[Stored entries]
====================
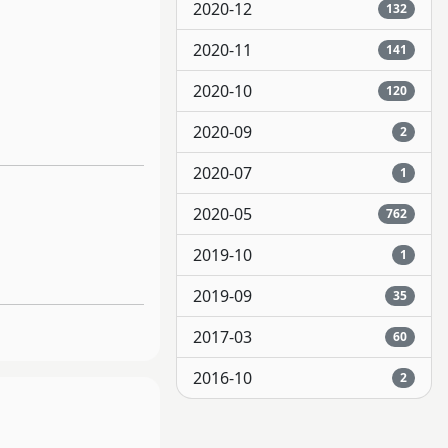
2020-12
132
2020-11
141
2020-10
120
2020-09
2
2020-07
1
2020-05
762
2019-10
1
2019-09
35
2017-03
60
2016-10
2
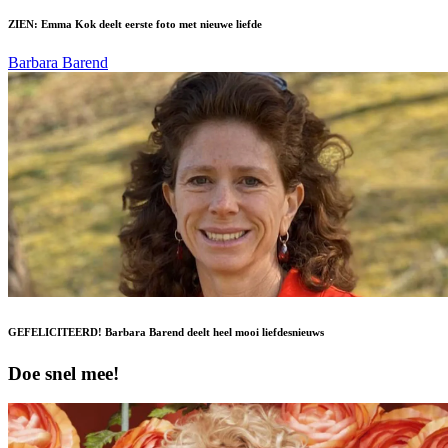
ZIEN: Emma Kok deelt eerste foto met nieuwe liefde
Barbara Barend
GEFELICITEERD! Barbara Barend deelt heel mooi liefdesnieuws
Doe snel mee!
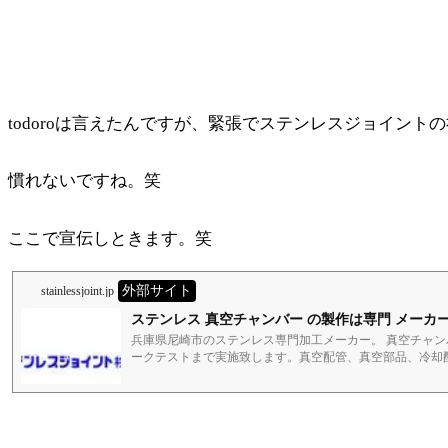
todoroは言えたんですが、緊張でステンレスジョイン
慣れないですね。笑
ここで宣伝しときます。笑
外部サイト
stainlessjoint.jp
ステンレス 真空チャンバー の製作は専門 メーカ
兵庫県尼崎市のステンレス専門加工メーカー。 真空チャ
ークテストまで実施致します。真空配管、真空部品、冷却
します。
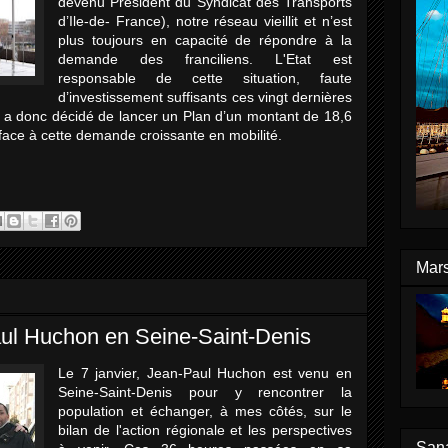
devenu Président du Syndicat des Transports
d’Ile-de- France), notre réseau vieillit et n’est
plus toujours en capacité de répondre à la
demande des franciliens. L'Etat est
responsable de cette situation, faute
d’investissement suffisants ces vingt dernières
a donc décidé de lancer un Plan d’un montant de 18,6
e face à cette demande croissante en mobilité.
Mars
ul Huchon en Seine-Saint-Denis
Le 7 janvier, Jean-Paul Huchon est venu en
Seine-Saint-Denis pour y rencontrer la
population et échanger, à mes côtés, sur le
bilan de l'action régionale et les perspectives
Sana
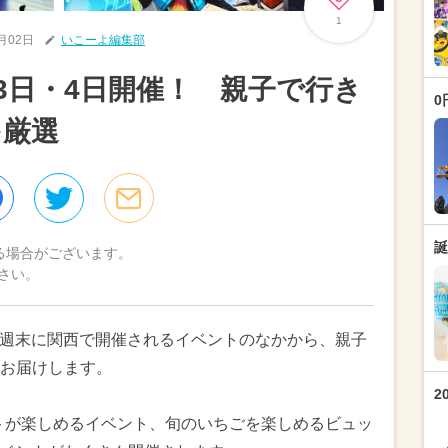
1
2月02日
いこーよ編集部
月3日・4日開催！ 親子で行き
0
を厳選
誕
る場合がございます。
さい。
）の週末に関西で開催されるイベントのなかから、親子
お届けします。
2
トが楽しめるイベント、旬のいちごを楽しめるビュッ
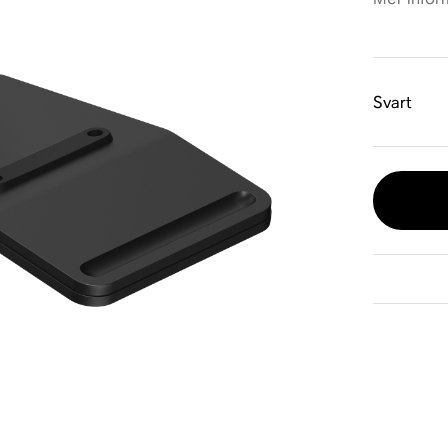
Svart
====================
- Directions for this task -
Lines with "Seine" in the records above: copy every one of them.

- Finished exercise -
ul Huchon en Seine-Saint-Denis
Seine-Saint-Denis pour y rencontrer la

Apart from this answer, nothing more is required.